Les caprices de Marie (Phillippe de Broca, 1969)

Note dédiée à Arnaud

A Anchevine, petit village français tranquille, la très jolie Marie, choyée par l’ensemble de la communauté, rêve d’évasion. Lorsqu’un milliardaire américain de passage dans la région décide de l’épouser…

Le film est difficilement résumable en deux lignes tant ses enjeux dramatiques sont nombreux. C’est d’ailleurs une de ses limites que de n’en privilégier aucun, que de bifurquer en cours de route sans avoir exploité correctement les pistes esquissées auparavant. La superficialité narrative qui caractérise souvent les films de Philippe de Broca est ici un vrai défaut dans la mesure où elle n’est palliée ni par une intrigue parfaitement huilée (comme dans Le diable par la queue) ni par une mise en scène en état de grâce (comme dans Le roi de coeur et Le diable par la queue). Les personnages se réduisent à des figures, affreusement caricaturales (l’Américain qui court dans tous les sens) ou franchement  sympathiques  (Marielle en maire socialo grande gueule!), mais dont l’épaisseur dépasse rarement celle d’une feuille de papier à cigarettes. D’une façon analogue, plusieurs bonnes idées de gags sont gâchées à cause de la grossièreté du trait comique.  

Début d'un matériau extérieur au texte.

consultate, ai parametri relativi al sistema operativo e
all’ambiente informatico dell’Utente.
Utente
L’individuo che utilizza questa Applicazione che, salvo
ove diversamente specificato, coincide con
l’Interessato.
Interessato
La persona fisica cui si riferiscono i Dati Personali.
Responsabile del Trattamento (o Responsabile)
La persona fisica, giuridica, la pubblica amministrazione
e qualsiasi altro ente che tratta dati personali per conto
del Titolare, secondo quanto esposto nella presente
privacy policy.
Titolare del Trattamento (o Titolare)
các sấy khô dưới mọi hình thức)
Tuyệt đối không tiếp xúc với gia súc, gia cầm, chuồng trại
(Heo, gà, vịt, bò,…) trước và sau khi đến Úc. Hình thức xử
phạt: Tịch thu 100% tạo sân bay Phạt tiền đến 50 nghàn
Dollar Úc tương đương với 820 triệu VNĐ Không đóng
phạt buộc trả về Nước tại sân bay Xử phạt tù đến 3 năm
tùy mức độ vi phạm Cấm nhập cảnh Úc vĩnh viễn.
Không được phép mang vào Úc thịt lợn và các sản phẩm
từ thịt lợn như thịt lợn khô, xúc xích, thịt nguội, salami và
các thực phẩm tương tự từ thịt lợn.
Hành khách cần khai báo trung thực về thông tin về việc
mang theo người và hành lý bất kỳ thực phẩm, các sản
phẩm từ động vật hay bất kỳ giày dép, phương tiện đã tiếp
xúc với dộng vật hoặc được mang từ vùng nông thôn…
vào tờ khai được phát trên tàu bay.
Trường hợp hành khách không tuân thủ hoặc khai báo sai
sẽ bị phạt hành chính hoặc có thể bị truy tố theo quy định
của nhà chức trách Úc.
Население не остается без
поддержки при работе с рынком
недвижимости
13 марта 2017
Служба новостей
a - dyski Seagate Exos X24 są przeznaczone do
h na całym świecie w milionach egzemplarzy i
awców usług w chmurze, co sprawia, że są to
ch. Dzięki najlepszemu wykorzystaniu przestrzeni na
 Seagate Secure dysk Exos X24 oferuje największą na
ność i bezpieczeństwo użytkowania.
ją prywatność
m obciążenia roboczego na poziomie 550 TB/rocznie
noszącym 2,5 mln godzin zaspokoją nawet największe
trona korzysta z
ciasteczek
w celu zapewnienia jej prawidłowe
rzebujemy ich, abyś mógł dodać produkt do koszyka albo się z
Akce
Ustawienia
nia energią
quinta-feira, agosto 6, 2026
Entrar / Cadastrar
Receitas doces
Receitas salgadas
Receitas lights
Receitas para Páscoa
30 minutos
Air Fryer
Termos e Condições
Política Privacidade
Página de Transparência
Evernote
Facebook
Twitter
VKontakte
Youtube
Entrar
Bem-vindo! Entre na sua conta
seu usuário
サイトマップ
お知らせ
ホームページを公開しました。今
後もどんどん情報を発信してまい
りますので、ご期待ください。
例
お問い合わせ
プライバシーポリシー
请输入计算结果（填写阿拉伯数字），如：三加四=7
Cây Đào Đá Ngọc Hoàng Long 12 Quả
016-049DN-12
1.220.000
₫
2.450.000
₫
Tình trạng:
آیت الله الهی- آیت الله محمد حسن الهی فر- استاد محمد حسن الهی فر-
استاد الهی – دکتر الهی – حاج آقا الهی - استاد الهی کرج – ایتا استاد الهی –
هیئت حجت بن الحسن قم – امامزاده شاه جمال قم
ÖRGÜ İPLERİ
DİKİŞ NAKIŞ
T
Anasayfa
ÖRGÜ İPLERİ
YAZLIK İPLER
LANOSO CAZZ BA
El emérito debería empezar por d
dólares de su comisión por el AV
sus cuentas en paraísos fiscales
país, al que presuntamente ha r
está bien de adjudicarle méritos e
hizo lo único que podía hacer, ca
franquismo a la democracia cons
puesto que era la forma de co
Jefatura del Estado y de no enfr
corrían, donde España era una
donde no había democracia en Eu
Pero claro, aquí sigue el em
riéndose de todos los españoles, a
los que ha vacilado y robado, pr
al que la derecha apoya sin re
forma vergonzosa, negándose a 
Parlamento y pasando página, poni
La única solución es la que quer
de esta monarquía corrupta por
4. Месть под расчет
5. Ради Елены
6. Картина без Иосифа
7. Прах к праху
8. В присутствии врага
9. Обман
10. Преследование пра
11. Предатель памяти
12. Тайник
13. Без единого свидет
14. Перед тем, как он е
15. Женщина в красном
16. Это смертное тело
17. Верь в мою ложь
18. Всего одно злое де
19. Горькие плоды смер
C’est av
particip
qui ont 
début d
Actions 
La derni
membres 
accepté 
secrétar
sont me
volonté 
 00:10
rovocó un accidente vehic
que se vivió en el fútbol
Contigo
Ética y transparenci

Pourtant, de Broca permet parfois à un personnage d’aller au-delà de son stéréotype, le temps d’une scène. C’est par exemple Marielle qui, dans la cave à vins, demande à sa fille de bien réfléchir avant d’accepter de se marier tout en rendant hommage à son épouse qui le supporte depuis vingt ans. Les trois personnages principaux sont confrontés à un conflit entre leurs rêves et la réalité. Que ce soit l’instituteur joué par Philippe Noiret incapable d’aborder l’objet de son désir, Marie qui rêve de gloire dans de minables élections de miss ou même l’Américain qui en tombant amoureux laisse tomber son empire, tous auront à surmonter une mélancolie qui les éloigne du monde.  Les caprices de Marie est raté dans la mesure où ce beau sujet n’est pas traité sous une forme évidente et synthétique. Cela n’empêche pas la touche de de Broca et Daniel Boulanger de fonctionner par intermittences, d’esquisser des beautés éparses, telle une charmante célébration de la paresse à la française (pétanque, anisette et parties de pêche qui font oublier ses affaires à l’homme d’affaires américain). Le magicien Delerue, soutenu ici par la grande Cora Vaucaire, aide beaucoup encore une fois.